**Activity:**
Look through the lines below; wherever the word "года" appears, copy that line.

**The data:**
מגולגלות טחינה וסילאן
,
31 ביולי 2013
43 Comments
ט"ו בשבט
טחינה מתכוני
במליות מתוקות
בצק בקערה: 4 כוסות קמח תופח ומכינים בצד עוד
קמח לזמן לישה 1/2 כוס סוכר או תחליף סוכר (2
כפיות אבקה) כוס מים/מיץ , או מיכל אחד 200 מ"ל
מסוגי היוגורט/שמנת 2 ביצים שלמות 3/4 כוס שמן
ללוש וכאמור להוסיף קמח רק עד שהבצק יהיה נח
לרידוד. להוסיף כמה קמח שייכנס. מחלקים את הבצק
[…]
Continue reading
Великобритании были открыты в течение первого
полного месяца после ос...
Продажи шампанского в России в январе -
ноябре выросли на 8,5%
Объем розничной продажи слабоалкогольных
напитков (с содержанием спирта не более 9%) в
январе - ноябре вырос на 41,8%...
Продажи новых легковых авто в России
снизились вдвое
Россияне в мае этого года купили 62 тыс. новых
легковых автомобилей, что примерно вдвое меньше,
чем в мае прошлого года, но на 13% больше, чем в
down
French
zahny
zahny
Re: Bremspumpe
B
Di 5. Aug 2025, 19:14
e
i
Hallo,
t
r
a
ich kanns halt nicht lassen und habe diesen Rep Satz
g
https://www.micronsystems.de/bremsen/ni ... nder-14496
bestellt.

--

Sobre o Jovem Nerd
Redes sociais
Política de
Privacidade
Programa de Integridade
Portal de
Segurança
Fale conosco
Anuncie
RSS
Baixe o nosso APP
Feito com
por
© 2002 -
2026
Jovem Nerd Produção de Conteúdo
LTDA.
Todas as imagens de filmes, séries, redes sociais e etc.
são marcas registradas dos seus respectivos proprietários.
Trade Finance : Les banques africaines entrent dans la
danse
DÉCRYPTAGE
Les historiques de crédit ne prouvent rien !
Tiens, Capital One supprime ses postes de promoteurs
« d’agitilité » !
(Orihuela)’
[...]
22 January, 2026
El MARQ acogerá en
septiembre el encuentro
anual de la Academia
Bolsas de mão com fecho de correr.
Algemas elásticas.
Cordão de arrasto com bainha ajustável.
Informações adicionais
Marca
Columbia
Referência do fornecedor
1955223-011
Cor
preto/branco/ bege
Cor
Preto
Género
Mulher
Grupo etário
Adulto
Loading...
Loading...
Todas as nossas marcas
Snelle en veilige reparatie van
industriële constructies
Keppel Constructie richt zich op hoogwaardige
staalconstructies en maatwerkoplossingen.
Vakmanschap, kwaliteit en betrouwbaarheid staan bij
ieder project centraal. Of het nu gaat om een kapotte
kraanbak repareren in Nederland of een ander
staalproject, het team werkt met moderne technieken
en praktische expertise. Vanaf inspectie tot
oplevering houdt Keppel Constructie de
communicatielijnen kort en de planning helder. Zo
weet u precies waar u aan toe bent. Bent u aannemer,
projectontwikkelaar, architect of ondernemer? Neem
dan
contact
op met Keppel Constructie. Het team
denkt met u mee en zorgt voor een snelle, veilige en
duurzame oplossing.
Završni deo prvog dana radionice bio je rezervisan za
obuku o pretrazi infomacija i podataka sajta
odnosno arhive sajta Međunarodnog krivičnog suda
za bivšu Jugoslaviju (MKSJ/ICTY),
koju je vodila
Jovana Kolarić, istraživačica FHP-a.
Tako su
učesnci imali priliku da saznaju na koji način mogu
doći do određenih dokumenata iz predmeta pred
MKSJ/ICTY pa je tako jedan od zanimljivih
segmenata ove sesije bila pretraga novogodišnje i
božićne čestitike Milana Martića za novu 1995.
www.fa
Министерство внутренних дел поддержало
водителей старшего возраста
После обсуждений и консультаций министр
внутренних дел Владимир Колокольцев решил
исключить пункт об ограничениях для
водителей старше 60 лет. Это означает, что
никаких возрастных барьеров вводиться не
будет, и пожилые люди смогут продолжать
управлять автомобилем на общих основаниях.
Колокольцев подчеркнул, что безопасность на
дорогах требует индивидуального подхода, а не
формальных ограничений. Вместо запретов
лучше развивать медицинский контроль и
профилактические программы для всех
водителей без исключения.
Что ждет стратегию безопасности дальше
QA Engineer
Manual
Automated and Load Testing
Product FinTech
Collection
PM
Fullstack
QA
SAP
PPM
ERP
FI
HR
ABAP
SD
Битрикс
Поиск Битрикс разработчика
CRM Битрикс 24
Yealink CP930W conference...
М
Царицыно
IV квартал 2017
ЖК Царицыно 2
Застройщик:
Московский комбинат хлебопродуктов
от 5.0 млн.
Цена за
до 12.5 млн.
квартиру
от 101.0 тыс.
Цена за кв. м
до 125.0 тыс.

**Exercise output:**
Россияне в мае этого года купили 62 тыс. новых
чем в мае прошлого года, но на 13% больше, чем в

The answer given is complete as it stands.